There are approximately 22 million Christians worldwide discovering the Hebraic roots of their Christian faith and gradually moving closer to Jewish practice, including honoring Shabbat, studying the weekly Torah portion, learning Hebrew and observing Biblical holidays such as Passover and Sukkot.
 
There is a tradition that, when we talk about the ingathering of the exiles at the End of Days, we include those who aren’t Jewish by Jewish law and even those who don’t know yet they are distantly connected to the Jewish people. All over the world, people who are distantly connected are waking up and knocking on the proverbial door to Judaism asking to be allowed to come closer.
 
At the same exact time, assimilation and intermarriage in the US are astonishingly high. A 2017 study showed that, among American Jews aged 25-54 who are married, close to 60% are married to non-Jews. Let’s look at that number a bit more deeply, because it’s actually worse than it sounds.
 
If 60 out of a hundred Jews are married to non-Jews, that’s 60 new intermarried families.
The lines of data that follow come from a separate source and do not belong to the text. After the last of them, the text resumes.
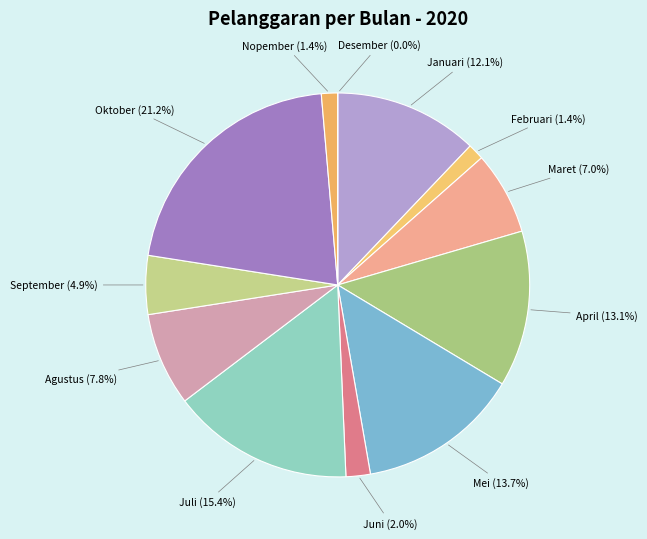

What portion of the pie excludes Juli?

84.6%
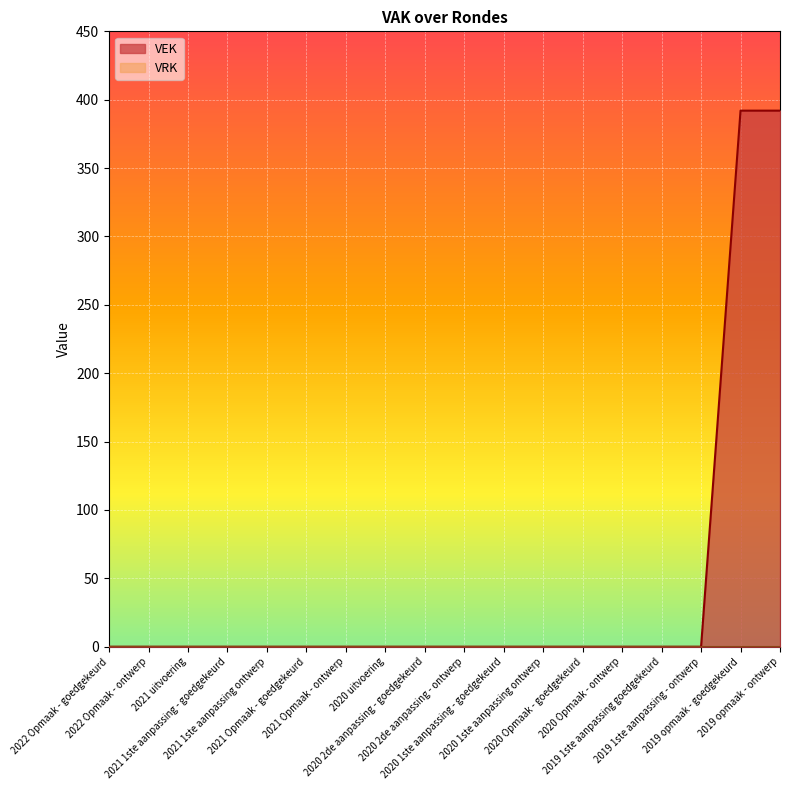

Is it true that the value at 2021 uitvoering is 127?

False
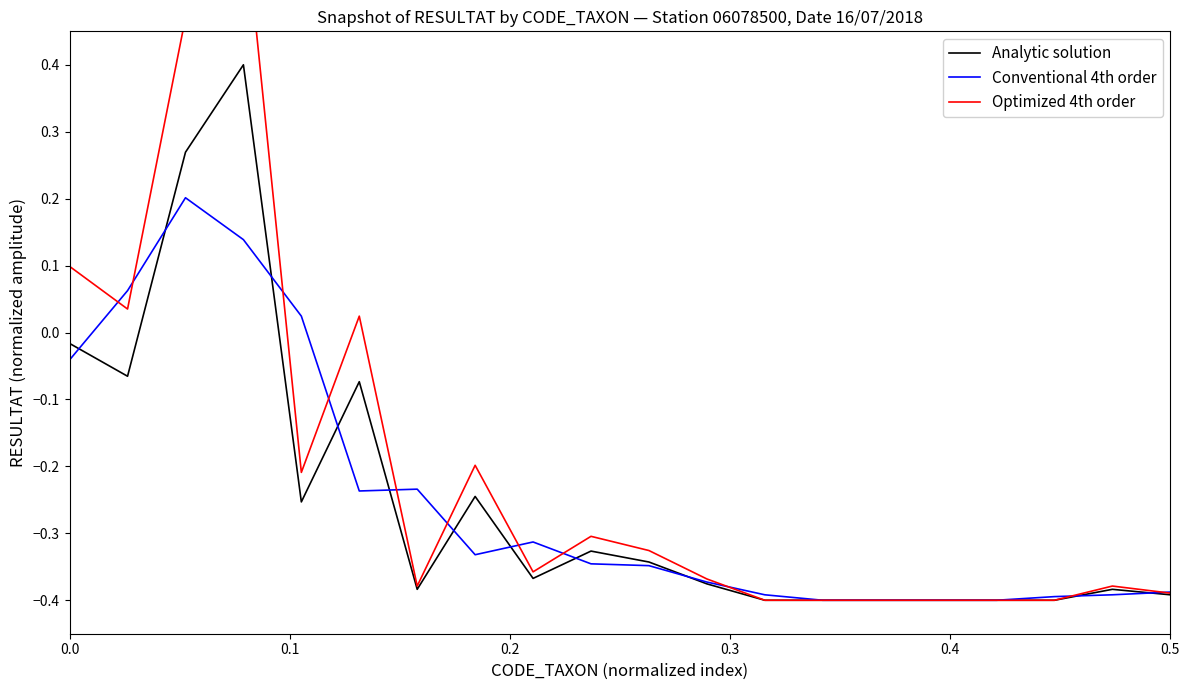

What are all the series names shown in the legend?

Analytic solution, Conventional 4th order, Optimized 4th order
But if the remaining 40 out of a hundred are Jews marrying Jews, that only creates 20 new Jewish families.
 
Similarly, a recent New York Times op-ed The Hypocrisy of Hanukkah, written by Michael David Lukas, suggests that the very victory of Jewish values over Greek values for which we celebrate Hanukkah is no longer relevant to the majority of American Jews. Lukas wrote:
 
“For what am I if not a Hellenized Jew? (O.K., an Americanized Jew, but what’s the difference, really?) I eat pork every so often. Before having children, my wife and I agonized over the question of circumcision. And while I’ve never offered burned sacrifices to Zeus, I do go to yoga occasionally. When it comes down to it, it’s pretty clear that the Maccabees would have hated me. They would have hated me because I’m assimilated and because I’m the product of intermarriage.”
 
Another recent study by the Pew Research Center indicates that nearly half of US Jews don’t even identify with Judaism at all.
 
So we see two trends pulling in opposite directions. On the one hand, we see those whose status as Jews is unquestioned who are rejecting Jewish practice, and Jewish partners, in huge numbers.
 
At the exact same time, we see tens of millions of people, many more than the number of known Jews extant in the world today, clamoring to be recognized and to come closer to Jewish tradition.
 
How can we understand such opposing inclinations?
 
Here’s my theory.
 
We are in the period of time the rabbis call the "footsteps of Moshiach". According to the preeminent 11th century Biblical commentator Rashi, the term refers to "the time period towards the end of exile, immediately before the redemption."
 
In Hebrew, redemption is called geula, and it refers to the time period when God will bring this world, life as we know it, to an end, and the world will shift into another phase of being. In preparation for geula, God is giving each person a chance to choose. Will you be on the Jewish team at the End of Days?
 
My suspicion is that most American Jews who are throwing off their connection to Judaism and assimilating into the larger American culture are likely unaware that this cosmic realigning is even going on.
 
This then is the paradox of religious indifference.